Cramer thinks the health worries have blown over, and he sees growth in Monster returning. The stock rose even after another news story alleging that a fatal heart attack was caused by excessive consumption of Monster's products. There is chatter that growth-starved Coca-Cola (KO) might buy Monster, perhaps for as much as a 25%-30% premium. It isn't just beverage companies like KO and PepsiCo (PEP) that may want to buy Monster. The company is likely to be valuable on its own with its own products, expanding into the coffee, juice and protein supplement category. If Monster successfully takes market share in these new categories, it can dramatically increase earnings. While the energy drink market is approaching saturation in the U.S., it has many opportunities to expand internationally. Energy drinks are classified as nutritional supplements, and Cramer thinks that it is unlikely that the FDA will be able to regulate them effectively.
Cramer took some calls:
Krispy Kreme Dougnuts (KKD): Cramer would "take the money and run." The stock has caught a double, so it is worth getting out.
CEO Interview: Mark Sirgo, BioDelivery Sciences International (NASDAQ:BDSI)
BioDelivery Sciences International (BDSI) is developing a drug-delivery platform for pain management and drug addiction. It already has a drug on the market and is a small speculative stock. Cramer would be cautious with the stock, because it is small and has rallied 187% in the last 12 months and has risen 12% since the beginning of the week because of positive Phase 3 data. "Opioids are here to stay .... the question is how do we help doctors identify patients who may be at risk for addiction." The company produces a safer alternative to traditional opioids. BDSI produces pain-management alternatives that do not have the euphoric effects that encourage addiction. Currently, pain medication addiction is a growing problem worldwide, and BDSI is producing a viable remedy for the problem.

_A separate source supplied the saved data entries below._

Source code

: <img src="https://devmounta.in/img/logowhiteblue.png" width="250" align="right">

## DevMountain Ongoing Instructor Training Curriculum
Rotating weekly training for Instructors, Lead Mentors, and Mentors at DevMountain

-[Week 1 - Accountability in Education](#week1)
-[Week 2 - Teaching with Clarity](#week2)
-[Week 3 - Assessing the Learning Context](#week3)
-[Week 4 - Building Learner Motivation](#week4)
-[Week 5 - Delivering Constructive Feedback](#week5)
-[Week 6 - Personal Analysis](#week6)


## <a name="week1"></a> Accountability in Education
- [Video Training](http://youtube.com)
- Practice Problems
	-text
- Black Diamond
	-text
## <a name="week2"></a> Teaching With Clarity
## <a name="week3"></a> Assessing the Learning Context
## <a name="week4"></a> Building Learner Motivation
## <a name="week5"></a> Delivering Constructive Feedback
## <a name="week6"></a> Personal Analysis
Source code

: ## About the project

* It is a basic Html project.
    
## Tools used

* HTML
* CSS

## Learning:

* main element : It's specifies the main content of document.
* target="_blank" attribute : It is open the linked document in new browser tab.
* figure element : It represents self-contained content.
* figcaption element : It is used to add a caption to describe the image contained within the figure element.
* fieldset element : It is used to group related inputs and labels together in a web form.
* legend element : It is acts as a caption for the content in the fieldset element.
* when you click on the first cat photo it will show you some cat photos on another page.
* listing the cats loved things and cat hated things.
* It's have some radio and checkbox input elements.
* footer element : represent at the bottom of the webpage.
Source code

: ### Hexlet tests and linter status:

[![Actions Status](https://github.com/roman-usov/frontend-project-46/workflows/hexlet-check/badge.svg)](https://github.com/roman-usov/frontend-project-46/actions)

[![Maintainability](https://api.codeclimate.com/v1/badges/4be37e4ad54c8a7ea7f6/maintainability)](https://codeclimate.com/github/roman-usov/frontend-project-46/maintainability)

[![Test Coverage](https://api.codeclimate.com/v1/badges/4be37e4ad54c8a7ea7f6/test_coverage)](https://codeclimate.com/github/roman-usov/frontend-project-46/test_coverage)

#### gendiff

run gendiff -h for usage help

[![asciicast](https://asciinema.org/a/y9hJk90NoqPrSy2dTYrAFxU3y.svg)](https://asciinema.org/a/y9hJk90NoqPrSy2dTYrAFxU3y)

Is the consumer in a funk? Or is she only in a funk when she goes to The Container Store (TCS)? Management's comment that "the consumer is in a funk" is coursing through investors' heads after disappointing results. Williams Sonoma (WSM) and Restoration Hardware (RH) aren't experiencing a funk after the bitter weather. First, some of these retailers blamed the weather, now they are alleging it is mood. Cramer thinks these managements lack soul searching. Tractor Supply had consistent growth, but now the stock seems too expensive. Lumber Liquidators said the same store sales drop was because of delays in purchases, but Cramer thought this excuse was "fatuous." Single-purpose retailers are having difficulty delivering numbers consistently. Possibly, broader-based retailers can be more reliable as investments. Home Depot (HD) and Costco (COST) may show more strength. Cramer advised avoiding retailers whose managements blame the weather long after it has cleared up or the consumers. For investors who prefer specialty retailers, choose stocks whose managements show superior execution.